The Pacers have also held 8 draft picks, using only one of those picks on an international player – Aussie Nathan Jawai, who they immediately sent to the Toronto Raptors and Slovenian Erazem Lorbek who has yet to suit up for the Pacers.
Overall the Pacers have had just 3 international players (4 out of 85 roster spots); Peja Stojakovic (2005-06), Sarunas Jasikevicius (2005-07), Rasho Nesterovic (2008-09).
2. New York Knicks
Int’l players in last five years: 4/91
International Diversity Index: 4.40%
Winning Percentage: .360
Isiah Thomas has had a rough, rough last five years, so I don’t want to pile on, but it would be safe to say that the Knicks would have had the worst international diversity had Mike D’Antoni not replaced Zeke last year.
The Knicks had a league-high (low?) three straight seasons from 2005-2008, 49 roster slots, with not one international player on their roster with Isiah as President of Basketball Operations and Head Coach.
Up until last season, the Knicks have had one international player out of 68 roster spots from 2004-2008 and that was Bruno Sundov, and drafted not one international prospect.
Pretty sad for America’s melting pot.
That seems to be turning around as last season brought three international players in Danilo Gallinari, Cheikh Samb, and Mouhamed Sene.

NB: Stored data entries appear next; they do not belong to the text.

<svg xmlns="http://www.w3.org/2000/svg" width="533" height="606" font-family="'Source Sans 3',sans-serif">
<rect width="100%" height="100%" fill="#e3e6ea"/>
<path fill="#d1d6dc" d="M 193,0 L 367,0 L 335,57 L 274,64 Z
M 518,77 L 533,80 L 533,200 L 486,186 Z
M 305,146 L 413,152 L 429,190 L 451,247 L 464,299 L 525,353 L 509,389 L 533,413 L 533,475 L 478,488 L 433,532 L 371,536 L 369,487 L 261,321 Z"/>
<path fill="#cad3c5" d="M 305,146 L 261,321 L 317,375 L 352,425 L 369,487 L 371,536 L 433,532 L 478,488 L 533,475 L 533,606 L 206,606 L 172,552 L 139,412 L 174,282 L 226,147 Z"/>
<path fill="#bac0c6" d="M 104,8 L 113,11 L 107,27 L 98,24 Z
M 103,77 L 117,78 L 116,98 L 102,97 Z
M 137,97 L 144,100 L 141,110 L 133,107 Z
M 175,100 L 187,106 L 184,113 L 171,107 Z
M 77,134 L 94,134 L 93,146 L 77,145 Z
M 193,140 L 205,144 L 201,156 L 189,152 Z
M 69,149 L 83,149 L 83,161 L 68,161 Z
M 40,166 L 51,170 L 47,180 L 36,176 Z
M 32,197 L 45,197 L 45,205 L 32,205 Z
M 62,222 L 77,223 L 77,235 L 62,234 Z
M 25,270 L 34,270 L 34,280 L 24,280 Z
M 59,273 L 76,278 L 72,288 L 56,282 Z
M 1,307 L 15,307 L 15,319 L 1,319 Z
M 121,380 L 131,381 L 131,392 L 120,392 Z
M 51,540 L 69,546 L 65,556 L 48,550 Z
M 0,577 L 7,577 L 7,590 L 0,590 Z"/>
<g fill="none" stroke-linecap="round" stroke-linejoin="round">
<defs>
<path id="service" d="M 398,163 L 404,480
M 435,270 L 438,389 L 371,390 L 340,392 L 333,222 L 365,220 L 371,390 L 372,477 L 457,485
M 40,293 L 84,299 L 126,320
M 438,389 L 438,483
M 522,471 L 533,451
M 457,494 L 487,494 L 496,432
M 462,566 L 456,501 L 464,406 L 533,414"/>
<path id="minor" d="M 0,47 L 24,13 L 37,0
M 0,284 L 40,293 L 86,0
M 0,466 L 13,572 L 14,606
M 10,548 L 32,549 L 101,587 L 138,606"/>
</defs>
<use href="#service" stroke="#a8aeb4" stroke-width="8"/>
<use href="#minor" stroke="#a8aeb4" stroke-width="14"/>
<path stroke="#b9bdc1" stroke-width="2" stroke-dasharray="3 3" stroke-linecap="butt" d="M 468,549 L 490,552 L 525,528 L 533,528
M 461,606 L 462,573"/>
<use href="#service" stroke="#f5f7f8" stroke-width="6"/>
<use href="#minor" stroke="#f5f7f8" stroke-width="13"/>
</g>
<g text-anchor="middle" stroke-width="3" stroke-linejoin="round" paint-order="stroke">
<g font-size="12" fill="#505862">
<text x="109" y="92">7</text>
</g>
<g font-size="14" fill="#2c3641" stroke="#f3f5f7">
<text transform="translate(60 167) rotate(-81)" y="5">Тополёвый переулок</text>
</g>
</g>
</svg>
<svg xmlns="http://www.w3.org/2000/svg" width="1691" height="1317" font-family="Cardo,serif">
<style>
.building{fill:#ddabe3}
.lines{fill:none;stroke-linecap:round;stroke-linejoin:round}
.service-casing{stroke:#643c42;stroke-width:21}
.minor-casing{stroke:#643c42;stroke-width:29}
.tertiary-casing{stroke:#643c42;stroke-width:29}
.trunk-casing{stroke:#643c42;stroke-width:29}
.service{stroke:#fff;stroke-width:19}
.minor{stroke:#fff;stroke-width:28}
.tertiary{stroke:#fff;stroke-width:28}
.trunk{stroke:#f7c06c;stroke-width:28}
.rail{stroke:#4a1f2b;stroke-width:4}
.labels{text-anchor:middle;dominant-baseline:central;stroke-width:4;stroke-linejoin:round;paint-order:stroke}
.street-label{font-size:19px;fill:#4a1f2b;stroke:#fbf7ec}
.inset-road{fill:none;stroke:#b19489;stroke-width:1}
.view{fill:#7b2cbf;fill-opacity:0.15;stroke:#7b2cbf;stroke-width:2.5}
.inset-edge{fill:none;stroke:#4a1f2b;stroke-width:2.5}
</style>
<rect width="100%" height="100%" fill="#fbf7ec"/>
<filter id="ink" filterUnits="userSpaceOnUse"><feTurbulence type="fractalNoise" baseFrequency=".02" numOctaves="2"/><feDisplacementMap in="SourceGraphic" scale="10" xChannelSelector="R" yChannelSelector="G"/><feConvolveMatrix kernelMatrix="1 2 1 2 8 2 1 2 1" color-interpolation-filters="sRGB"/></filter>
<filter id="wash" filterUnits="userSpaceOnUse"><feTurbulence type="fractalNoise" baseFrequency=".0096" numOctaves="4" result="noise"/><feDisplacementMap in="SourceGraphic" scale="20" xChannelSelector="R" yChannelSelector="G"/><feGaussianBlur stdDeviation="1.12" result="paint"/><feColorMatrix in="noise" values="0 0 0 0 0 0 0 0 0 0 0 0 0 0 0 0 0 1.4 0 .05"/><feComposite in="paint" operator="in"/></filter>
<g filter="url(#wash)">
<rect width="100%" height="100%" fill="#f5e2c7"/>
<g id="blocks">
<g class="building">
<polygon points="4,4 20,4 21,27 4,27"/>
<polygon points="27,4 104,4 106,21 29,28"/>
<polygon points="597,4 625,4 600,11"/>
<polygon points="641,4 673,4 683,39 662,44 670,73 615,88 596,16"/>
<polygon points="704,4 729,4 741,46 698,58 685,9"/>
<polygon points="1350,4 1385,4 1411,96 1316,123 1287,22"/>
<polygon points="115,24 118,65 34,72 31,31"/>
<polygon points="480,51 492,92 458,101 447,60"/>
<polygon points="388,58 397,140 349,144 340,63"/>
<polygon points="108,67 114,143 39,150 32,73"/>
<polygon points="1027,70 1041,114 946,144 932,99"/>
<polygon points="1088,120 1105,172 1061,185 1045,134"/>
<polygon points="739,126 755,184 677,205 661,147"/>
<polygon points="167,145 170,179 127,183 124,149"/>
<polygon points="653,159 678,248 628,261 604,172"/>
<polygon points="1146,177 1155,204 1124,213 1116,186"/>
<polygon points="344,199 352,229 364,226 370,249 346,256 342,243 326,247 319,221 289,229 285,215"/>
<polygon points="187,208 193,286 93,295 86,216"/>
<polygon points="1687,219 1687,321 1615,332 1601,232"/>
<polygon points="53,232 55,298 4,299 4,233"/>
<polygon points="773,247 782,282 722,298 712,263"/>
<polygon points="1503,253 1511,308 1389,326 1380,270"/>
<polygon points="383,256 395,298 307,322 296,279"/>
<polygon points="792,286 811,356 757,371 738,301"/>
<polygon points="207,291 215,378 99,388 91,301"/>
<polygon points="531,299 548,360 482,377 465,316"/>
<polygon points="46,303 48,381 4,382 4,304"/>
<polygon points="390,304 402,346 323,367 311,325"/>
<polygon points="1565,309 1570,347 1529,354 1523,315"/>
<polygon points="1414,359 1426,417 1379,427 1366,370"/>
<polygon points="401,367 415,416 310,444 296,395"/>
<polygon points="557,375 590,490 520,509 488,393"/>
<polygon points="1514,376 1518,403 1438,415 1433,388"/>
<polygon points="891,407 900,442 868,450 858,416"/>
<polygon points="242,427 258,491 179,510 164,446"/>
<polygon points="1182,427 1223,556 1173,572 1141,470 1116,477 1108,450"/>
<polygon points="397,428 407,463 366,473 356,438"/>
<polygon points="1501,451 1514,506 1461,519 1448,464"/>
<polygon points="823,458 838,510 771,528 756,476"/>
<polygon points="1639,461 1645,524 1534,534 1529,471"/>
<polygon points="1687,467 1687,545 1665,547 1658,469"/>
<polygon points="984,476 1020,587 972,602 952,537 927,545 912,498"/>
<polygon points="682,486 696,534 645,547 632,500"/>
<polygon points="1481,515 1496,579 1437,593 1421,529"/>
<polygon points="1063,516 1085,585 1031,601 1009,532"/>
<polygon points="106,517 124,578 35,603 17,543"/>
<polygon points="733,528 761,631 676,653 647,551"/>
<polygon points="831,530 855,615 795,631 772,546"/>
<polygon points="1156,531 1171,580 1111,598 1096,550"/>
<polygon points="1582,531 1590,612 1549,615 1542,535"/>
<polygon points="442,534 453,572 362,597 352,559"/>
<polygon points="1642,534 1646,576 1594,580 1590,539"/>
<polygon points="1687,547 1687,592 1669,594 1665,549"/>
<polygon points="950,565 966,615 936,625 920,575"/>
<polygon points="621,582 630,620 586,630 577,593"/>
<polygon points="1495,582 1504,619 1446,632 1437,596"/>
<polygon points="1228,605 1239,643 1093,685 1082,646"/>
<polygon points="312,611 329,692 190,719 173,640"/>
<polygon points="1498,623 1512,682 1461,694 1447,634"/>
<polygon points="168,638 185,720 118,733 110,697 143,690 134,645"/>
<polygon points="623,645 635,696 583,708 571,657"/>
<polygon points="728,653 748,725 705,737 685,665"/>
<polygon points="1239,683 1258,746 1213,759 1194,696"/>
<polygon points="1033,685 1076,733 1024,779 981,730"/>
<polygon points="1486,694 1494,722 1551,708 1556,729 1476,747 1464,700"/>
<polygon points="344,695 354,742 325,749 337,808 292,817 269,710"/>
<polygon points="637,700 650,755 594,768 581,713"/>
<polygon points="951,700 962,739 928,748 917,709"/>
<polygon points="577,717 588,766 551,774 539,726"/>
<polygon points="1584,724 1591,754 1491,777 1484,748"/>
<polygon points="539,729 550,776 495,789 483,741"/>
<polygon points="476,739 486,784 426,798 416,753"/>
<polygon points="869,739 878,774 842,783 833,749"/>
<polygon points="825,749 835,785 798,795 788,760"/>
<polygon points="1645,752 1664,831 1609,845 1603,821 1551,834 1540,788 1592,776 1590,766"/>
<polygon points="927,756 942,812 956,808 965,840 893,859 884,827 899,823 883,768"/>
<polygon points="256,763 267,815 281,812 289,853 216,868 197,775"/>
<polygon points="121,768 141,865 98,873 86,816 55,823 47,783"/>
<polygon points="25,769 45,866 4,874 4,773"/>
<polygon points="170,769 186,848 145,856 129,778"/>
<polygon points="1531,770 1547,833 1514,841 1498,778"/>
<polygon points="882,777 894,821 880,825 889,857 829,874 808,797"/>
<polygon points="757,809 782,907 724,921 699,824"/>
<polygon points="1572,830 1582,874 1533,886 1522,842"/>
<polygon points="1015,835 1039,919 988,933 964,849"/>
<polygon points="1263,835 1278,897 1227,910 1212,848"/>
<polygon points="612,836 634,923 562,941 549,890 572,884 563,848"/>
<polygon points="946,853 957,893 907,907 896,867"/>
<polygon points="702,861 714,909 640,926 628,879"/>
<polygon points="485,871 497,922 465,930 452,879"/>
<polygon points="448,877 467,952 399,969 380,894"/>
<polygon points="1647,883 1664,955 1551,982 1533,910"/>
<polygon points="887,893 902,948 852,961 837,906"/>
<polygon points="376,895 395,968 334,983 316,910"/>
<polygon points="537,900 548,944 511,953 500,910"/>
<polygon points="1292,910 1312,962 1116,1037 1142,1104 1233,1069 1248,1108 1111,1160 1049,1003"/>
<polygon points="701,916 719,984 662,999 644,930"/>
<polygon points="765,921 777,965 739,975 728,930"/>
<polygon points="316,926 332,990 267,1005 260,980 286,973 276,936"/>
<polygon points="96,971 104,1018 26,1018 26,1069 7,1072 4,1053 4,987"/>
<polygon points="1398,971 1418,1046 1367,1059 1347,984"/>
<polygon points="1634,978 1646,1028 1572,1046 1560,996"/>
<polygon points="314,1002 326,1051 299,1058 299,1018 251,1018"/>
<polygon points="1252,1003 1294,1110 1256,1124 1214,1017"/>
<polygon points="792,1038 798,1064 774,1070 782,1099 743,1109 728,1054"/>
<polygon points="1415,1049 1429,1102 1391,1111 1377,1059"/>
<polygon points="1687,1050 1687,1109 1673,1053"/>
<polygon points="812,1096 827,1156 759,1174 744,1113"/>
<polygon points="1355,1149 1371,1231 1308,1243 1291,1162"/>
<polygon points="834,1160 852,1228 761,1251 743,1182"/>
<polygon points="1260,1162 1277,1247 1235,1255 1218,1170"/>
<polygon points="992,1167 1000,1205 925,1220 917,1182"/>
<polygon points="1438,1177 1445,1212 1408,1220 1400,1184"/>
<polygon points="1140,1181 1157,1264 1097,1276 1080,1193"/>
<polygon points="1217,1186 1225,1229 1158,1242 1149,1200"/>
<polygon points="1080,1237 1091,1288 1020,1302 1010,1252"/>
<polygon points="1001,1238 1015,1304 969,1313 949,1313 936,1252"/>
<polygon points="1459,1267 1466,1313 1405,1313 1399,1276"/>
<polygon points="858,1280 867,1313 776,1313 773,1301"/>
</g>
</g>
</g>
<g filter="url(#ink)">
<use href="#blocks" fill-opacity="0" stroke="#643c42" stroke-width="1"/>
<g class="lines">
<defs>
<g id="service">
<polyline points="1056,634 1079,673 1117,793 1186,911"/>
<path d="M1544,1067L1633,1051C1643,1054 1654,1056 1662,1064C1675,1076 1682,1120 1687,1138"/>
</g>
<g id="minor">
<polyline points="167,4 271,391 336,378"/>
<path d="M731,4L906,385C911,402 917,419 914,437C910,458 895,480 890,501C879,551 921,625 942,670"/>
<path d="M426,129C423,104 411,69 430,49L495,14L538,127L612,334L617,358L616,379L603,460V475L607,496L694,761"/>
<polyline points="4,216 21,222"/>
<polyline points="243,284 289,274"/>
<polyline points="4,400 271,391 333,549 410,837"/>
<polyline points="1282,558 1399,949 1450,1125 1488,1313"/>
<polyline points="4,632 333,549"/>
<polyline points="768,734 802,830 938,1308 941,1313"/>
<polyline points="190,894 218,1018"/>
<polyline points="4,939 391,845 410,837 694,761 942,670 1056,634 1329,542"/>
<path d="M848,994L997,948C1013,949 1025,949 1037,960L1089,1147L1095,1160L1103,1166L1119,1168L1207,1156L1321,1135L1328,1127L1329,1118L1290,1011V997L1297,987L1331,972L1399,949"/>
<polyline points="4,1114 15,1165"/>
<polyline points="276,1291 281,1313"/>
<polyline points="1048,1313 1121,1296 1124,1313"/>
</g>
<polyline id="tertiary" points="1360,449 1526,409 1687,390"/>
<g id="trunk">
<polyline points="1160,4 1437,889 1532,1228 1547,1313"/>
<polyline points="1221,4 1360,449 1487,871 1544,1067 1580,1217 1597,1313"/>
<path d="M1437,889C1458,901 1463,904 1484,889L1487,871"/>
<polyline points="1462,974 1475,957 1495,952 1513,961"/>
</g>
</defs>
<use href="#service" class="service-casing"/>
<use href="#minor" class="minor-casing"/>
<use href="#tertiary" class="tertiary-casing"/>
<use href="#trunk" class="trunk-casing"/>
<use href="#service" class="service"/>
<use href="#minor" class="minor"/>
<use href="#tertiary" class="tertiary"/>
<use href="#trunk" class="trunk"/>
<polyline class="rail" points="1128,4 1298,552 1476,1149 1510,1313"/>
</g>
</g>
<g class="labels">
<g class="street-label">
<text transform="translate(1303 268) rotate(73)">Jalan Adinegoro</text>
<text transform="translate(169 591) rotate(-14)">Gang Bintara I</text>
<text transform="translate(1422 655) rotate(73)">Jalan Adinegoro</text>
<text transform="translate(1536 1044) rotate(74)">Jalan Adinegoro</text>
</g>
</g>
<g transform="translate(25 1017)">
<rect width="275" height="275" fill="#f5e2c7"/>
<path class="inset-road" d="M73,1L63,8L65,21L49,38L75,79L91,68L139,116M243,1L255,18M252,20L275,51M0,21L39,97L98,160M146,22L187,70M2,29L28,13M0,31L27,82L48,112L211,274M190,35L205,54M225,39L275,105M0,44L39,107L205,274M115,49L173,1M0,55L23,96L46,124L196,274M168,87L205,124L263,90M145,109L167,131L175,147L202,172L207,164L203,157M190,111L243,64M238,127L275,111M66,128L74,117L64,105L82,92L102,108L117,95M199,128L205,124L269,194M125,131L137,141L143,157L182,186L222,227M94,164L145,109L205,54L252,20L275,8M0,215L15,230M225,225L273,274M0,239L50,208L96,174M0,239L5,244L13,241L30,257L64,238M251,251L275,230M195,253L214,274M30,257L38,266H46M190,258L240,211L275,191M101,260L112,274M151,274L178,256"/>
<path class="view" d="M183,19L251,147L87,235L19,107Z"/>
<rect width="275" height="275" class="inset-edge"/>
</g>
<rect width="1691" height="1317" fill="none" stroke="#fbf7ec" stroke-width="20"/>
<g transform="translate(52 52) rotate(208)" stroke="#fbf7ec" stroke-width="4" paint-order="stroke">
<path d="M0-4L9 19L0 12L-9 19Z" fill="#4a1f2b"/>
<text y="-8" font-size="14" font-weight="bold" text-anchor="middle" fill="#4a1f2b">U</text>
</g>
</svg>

Sene and Samb have since moved on, but by many accounts, Gallinari looks to be like a keeper. D’Antoni has the unenviable job of cleaning up the Knicks after Isiah’s era, as well as bringing up Knicks international diversity of just 4.4%.
1. Boston Celtics
Int’l players in last five years: 3/80
International Diversity Index: 3.75%
Winning Percentage: .575
The Boston Celtics are the most xenophobic team in the NBA the last five seasons. Out of 80 roster spots available the last five seasons, only three were occupied by international players.
Since 2006, the only international player they have had of any significance was Michael Olowakandi.
Yes, that would scare me off too, but with a 3.75% international diversity, and only 1 of 9 NBA draft picks from outside the country, there’s something going on in Bean Town.
In the past two NBA seasons, the C’s have had exactly zero international players on their roster. That’s two full seasons without one foreign-born player.
Say it ain’t so
Of the ten times an NBA team went an entire season without an international player, it happened with one of the above five teams.
The New York Knicks did it three times, the Celtics, Heat, and Pacers each twice, and the Wizards accomplished that feat once.
Not one of the other 25 teams had a season without at least one international player.
Another thing we noticed was that four of the five teams on the list have players or coaches, that had success in 1980s, in top positions during the duration in which we gathered our data.
It’s all speculation, but these successful players and coaches came up in a time when international NBA players were frowned upon for their robotic movements, lack of defense, and softness – could those past stereotypes have effected their team’s player movement?
The Indiana Pacers President of Basketball Operations is Larry Bird, the Miami Heat has Pat Riley as Team President, the New York Knicks had Isiah Thomas as President of Basketball Operations and Head Coach until 2008, and the Boston Celtics’ General Manager is Danny Ainge.
Whatever the reason, the consistent pattern these teams have shown in their lack of international talent year-after-year cannot, and should not be ignored.